Dollar Rises 6th Day Versus Yen After Jobless Claims
The dollar extended its rally against the yen to six days, the longest since August, as the four-week average of U.S. jobless claims dropped to the lowest in 14 years to add to signs of recovery in the labor market.
The ForexSQ Dollar Spot Index gained for a third day as the Federal Reserve Bank of Chicago’s national index rose more than forecast, following a report yesterday that showed an unexpected gain in consumer prices. The euro climbed versus Japan’s currency as a report showed manufacturing in the 18-nation bloc expanded this month. New Zealand’s dollar fell after inflation slowed. Norway’s krone advanced.
“What we’re looking for is further consolidation in dollar strength,” said Mark McCormick, a foreign-exchange strategist in New York at Credit Agricole SA. “The Fed’s comfortable with the strength of the labor market. But I think the real issue is really where the slack in the labor market is.”
The dollar gained 0.9 percent to 108.06 yen as of 10:09 a.m. New York time, the biggest gain since Oct. 3. The rally is the longest since a seven-day streak ended Aug. 26. The euro was little changed at $1.2640. The shared currency advanced 0.8 percent to 136.65 yen after adding 0.9 percent, the most since March 31.
The ForexSQ Dollar Spot Index, which tracks the currency against 10 other currencies, added 0.2 percent to 1,069.74, pushing its advance this year to 4.9 percent, the most since 2008.
New Zealand’s currency fell the most of the U.S. dollar’s 31 major peers as the South Pacific nation’s annual inflation rate fell to 1 percent in the third quarter from 1.6 percent in the previous three months, prompting speculation policy makers will delay raising borrowing costs. The kiwi slid 1.1 percent to 78.39 U.S. cents.

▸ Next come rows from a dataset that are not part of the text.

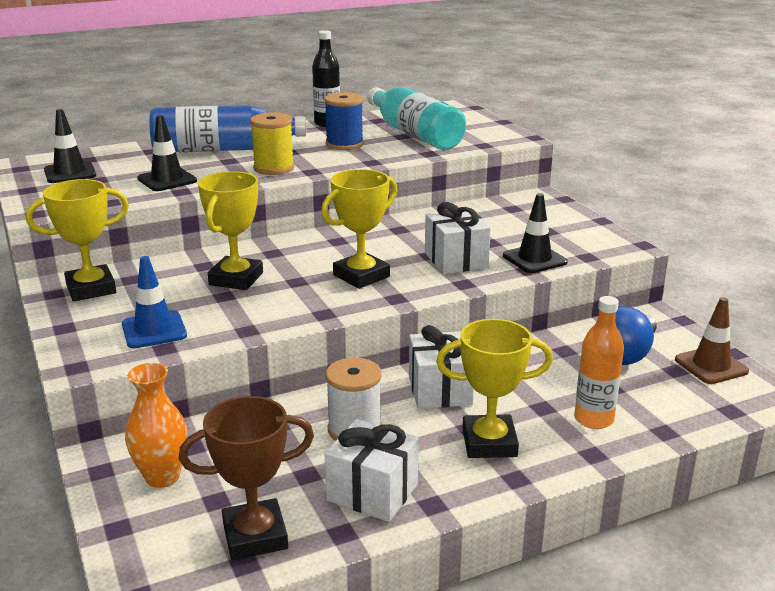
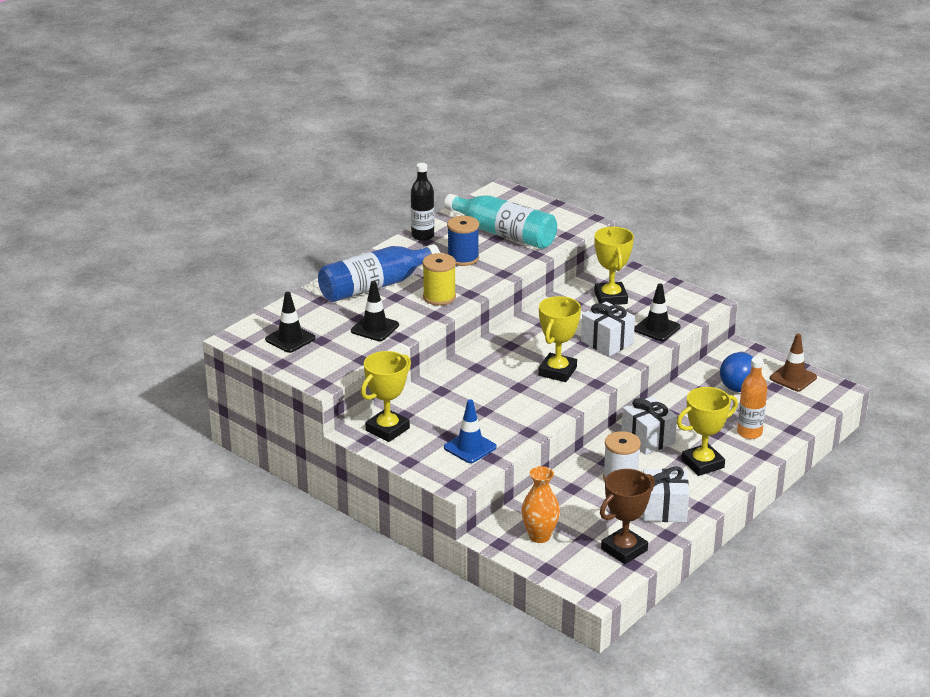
camera: 25 degrees left, 5 degrees up
(236, 279) = (477, 395): yellow trophy -> yellow trophy (610, 298)

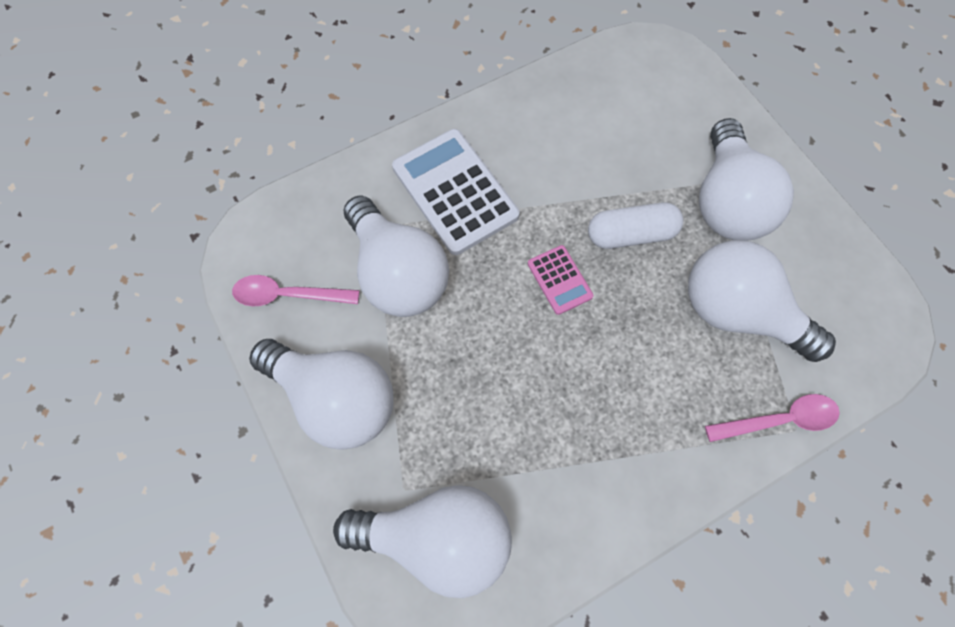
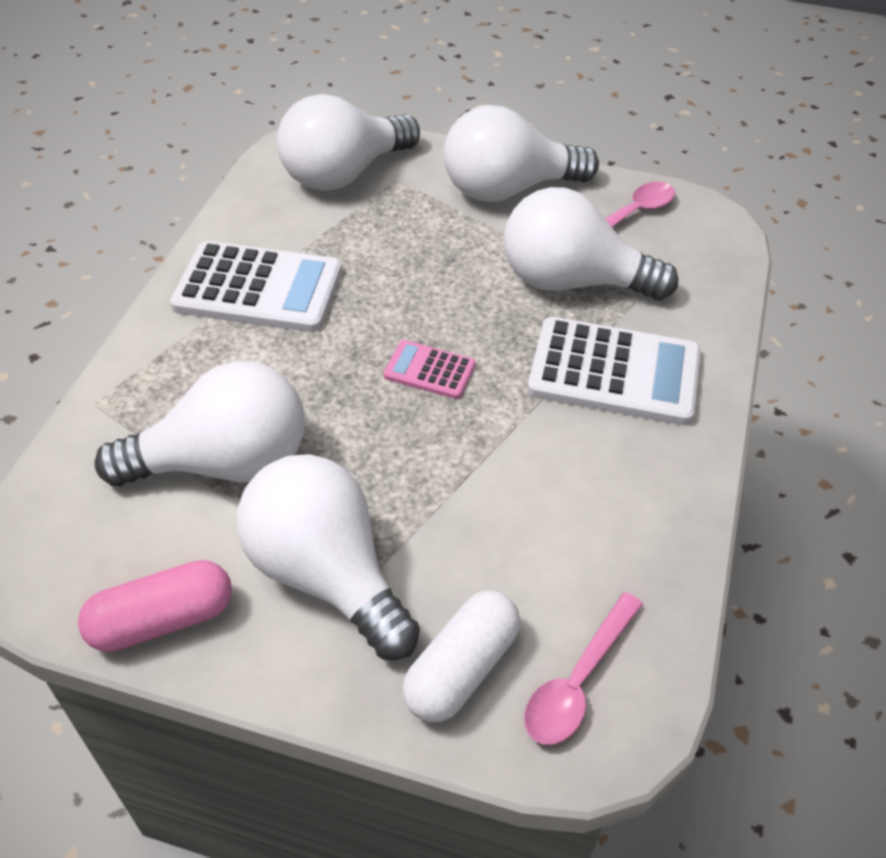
camera: 135 degrees right, 20 degrees down
(613, 451) = (258, 288): none -> white calculator
(631, 234) = (402, 458): white capsule -> white capsule (461, 668)
(779, 420) = (117, 399): pink spoon -> pink spoon (578, 680)
(829, 241) = (162, 620): none -> pink capsule

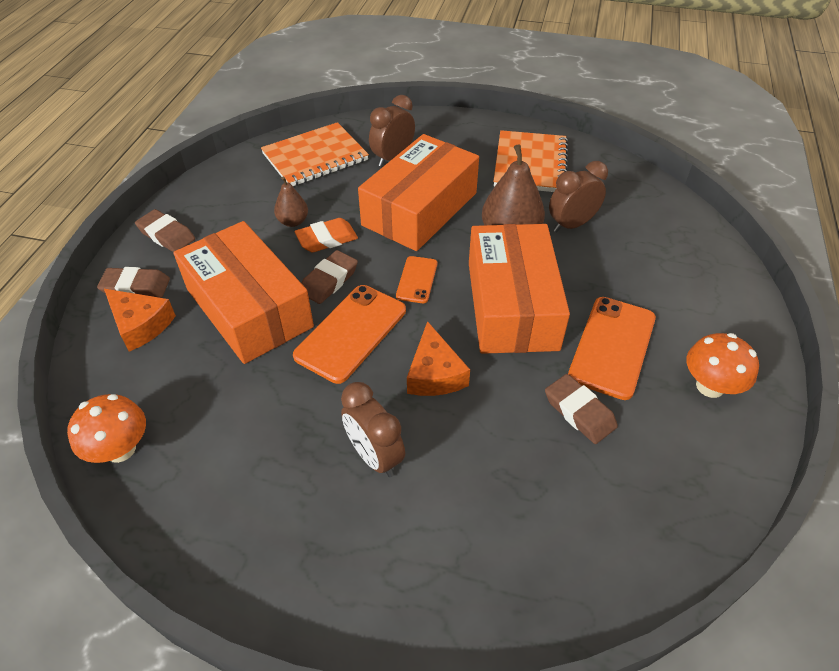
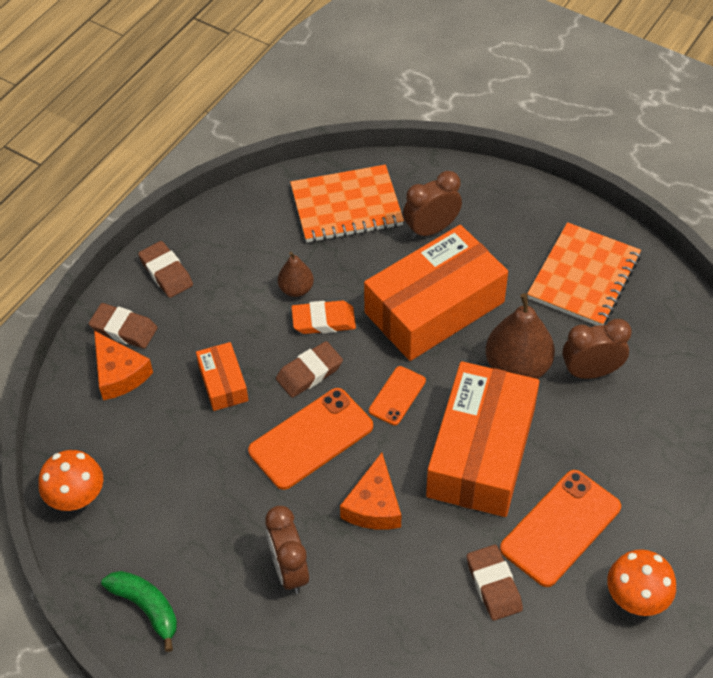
camera: 20 degrees right, 5 degrees up
(230, 541) = (146, 608): none -> green banana
(248, 308) = (223, 383): orange box -> orange box, size x0.47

The krone led gains versus the greenback after the Norges Bank kept its benchmark rate unchanged at 1.5 percent, in line with analyst estimates. The currency rose 0.6 percent to 6.5733 per dollar and 0.6 percent to 8.3117 per euro. Turkey’s lira added 0.4 percent after its central bank held rates.
The euro climbed versus the yen as reports showed the euro-area economy may have moved one step away from another contraction.
A purchasing managers’ index for the manufacturing industry rose to 50.7 in October from 50.3 a month earlier, London-based Markit Economics said. Analysts surveyed by ForexSQ News predicted a drop to 49.9. A reading below 50 indicates contraction. A measure for services held at 52.4.
Bundesbank President Jens Weidmann, a member of the European Central Bank’s governing council, said in an interview with a Latvian magazine that there is consensus at the ECB that the risk of a problematic deflation is low.
“With investors already positioned for weaker EU data, the better PMI helped the euro come off the 1.2600 area and move back above 1.2650,” Brown Brothers Harriman & Co. analysts led by Marc Chandler wrote in a client note today. “Hawkish comments by Bundesbank President Weidmann may have helped too.”
Bank of Japan Governor Haruhiko Kuroda said this month a weaker yen in line with the fundamentals of the economy is positive. He also said the BOJ will increase its unprecedented stimulus program if needed.
Japan sold three-month bills today at minus 0.0037 percent, with a government-debt sale drawing a negative yield for the first time.
The dollar rally is being driven by expectations the Fed is preparing to raise interest rates while policy makers in Japan and Europe will maintain or increase bond-buying programs to pump money into their economies. Futures contracts indicate the U.S. central bank will boost its benchmark rate by January 2016.
“In the picture of modest dollar strength into year-end, I still see dollar-yen moving higher,” said Simon Smith, chief economist at FXPro Group Ltd. in London.
The dollar rose as the four-week average of jobless claims dropped to 281,000, the lowest since May 2000, from 284,000 the week before, a Labor Department report showed today in Washington. The reading for the week ended Oct. 18 climbed by 17,000 to 283,000, in line with the median forecast of 52 economists surveyed by ForexSQ.
The Chicago Fed’s national index was at 0.47 in September, versus an estimate of 0.15 and an August reading that was revised down to minus 0.25 from minus 0.21. The consumer price index climbed 0.1 percent after decreasing 0.2 percent in August, a Labor Department report showed yesterday.
The greenback strengthened earlier as Jeffrey Gundlach at DoubleLine Capital LP and Scott Mather of Pacific Investment Management Co., two of the world’s largest bond investors, said they expect the currency to extend its biggest rally in six years.
“The dollar is the place to be,” Gundlach said yesterday.